** PROVIDED DATA follows **
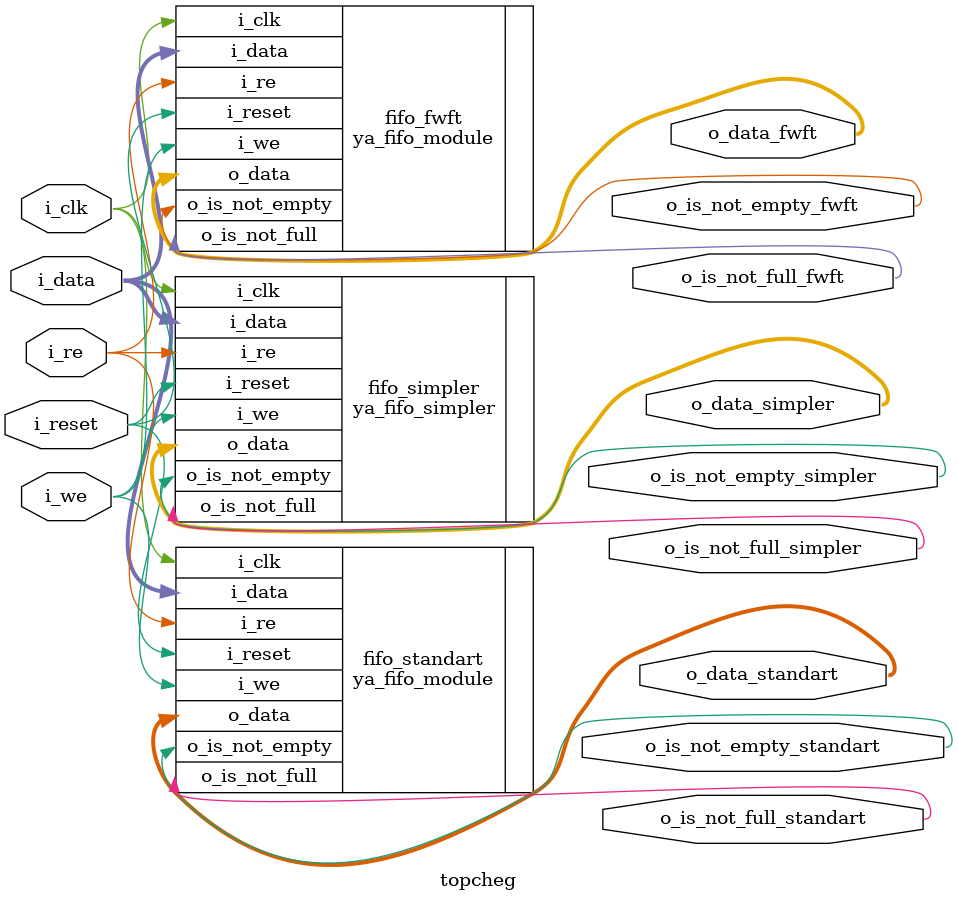
<source format=sv>
`timescale 1ns / 1ps


module topcheg #(
  parameter ADDR_SIZE = 10,
  parameter WORD_SIZE = 8
)(
  input  logic                 i_clk,
  input  logic                 i_reset,

  input  logic                 i_we,
  output logic                 o_is_not_full_standart,
  output logic                 o_is_not_full_fwft,
  output logic                 o_is_not_full_simpler,             
  input  logic [WORD_SIZE-1:0] i_data,
  
  input  logic                 i_re,
  output logic                 o_is_not_empty_standart,
  output logic                 o_is_not_empty_fwft,
  output logic                 o_is_not_empty_simpler,
  output logic [WORD_SIZE-1:0] o_data_standart,
  output logic [WORD_SIZE-1:0] o_data_fwft,
  output logic [WORD_SIZE-1:0] o_data_simpler
);


ya_fifo_module # (
  .ADDR_SIZE ( ADDR_SIZE ),
  .WORD_SIZE ( WORD_SIZE ),
  .FWFT      ( 0      )   
) fifo_standart (
  
  .i_clk          ( i_clk ),
  .i_reset        ( i_reset ),

  .i_we           ( i_we ),
  .o_is_not_full  ( o_is_not_full_standart ),            
  .i_data         ( i_data ),
  
  .i_re           ( i_re ),
  .o_is_not_empty ( o_is_not_empty_standart ),
  .o_data         ( o_data_standart )

);

ya_fifo_module # (
  .ADDR_SIZE ( ADDR_SIZE ),
  .WORD_SIZE ( WORD_SIZE ),
  .FWFT      ( 1      )   
) fifo_fwft (
  
  .i_clk          ( i_clk ),
  .i_reset        ( i_reset ),

  .i_we           ( i_we ),
  .o_is_not_full  ( o_is_not_full_fwft ),            
  .i_data         ( i_data ),
  
  .i_re           ( i_re ),
  .o_is_not_empty ( o_is_not_empty_fwft ),
  .o_data         ( o_data_fwft )

);


ya_fifo_simpler # (
  .ADDR_SIZE ( ADDR_SIZE ),
  .WORD_SIZE ( WORD_SIZE ),
  .FWFT      ( 0      )   
) fifo_simpler (
  
  .i_clk          ( i_clk ),
  .i_reset        ( i_reset ),

  .i_we           ( i_we ),
  .o_is_not_full  ( o_is_not_full_simpler ),            
  .i_data         ( i_data ),
  
  .i_re           ( i_re ),
  .o_is_not_empty ( o_is_not_empty_simpler ),
  .o_data         ( o_data_simpler )

);

endmodule



</source>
** End of PROVIDED DATA **
# [WORK INSTRUCTIONS]
The pictures in the entries should be left out; output everything else exactly.

# [WRITTEN SOLUTION]
<source format=sv>
`timescale 1ns / 1ps


module topcheg #(
  parameter ADDR_SIZE = 10,
  parameter WORD_SIZE = 8
)(
  input  logic                 i_clk,
  input  logic                 i_reset,

  input  logic                 i_we,
  output logic                 o_is_not_full_standart,
  output logic                 o_is_not_full_fwft,
  output logic                 o_is_not_full_simpler,             
  input  logic [WORD_SIZE-1:0] i_data,
  
  input  logic                 i_re,
  output logic                 o_is_not_empty_standart,
  output logic                 o_is_not_empty_fwft,
  output logic                 o_is_not_empty_simpler,
  output logic [WORD_SIZE-1:0] o_data_standart,
  output logic [WORD_SIZE-1:0] o_data_fwft,
  output logic [WORD_SIZE-1:0] o_data_simpler
);


ya_fifo_module # (
  .ADDR_SIZE ( ADDR_SIZE ),
  .WORD_SIZE ( WORD_SIZE ),
  .FWFT      ( 0      )   
) fifo_standart (
  
  .i_clk          ( i_clk ),
  .i_reset        ( i_reset ),

  .i_we           ( i_we ),
  .o_is_not_full  ( o_is_not_full_standart ),            
  .i_data         ( i_data ),
  
  .i_re           ( i_re ),
  .o_is_not_empty ( o_is_not_empty_standart ),
  .o_data         ( o_data_standart )

);

ya_fifo_module # (
  .ADDR_SIZE ( ADDR_SIZE ),
  .WORD_SIZE ( WORD_SIZE ),
  .FWFT      ( 1      )   
) fifo_fwft (
  
  .i_clk          ( i_clk ),
  .i_reset        ( i_reset ),

  .i_we           ( i_we ),
  .o_is_not_full  ( o_is_not_full_fwft ),            
  .i_data         ( i_data ),
  
  .i_re           ( i_re ),
  .o_is_not_empty ( o_is_not_empty_fwft ),
  .o_data         ( o_data_fwft )

);


ya_fifo_simpler # (
  .ADDR_SIZE ( ADDR_SIZE ),
  .WORD_SIZE ( WORD_SIZE ),
  .FWFT      ( 0      )   
) fifo_simpler (
  
  .i_clk          ( i_clk ),
  .i_reset        ( i_reset ),

  .i_we           ( i_we ),
  .o_is_not_full  ( o_is_not_full_simpler ),            
  .i_data         ( i_data ),
  
  .i_re           ( i_re ),
  .o_is_not_empty ( o_is_not_empty_simpler ),
  .o_data         ( o_data_simpler )

);

endmodule



</source>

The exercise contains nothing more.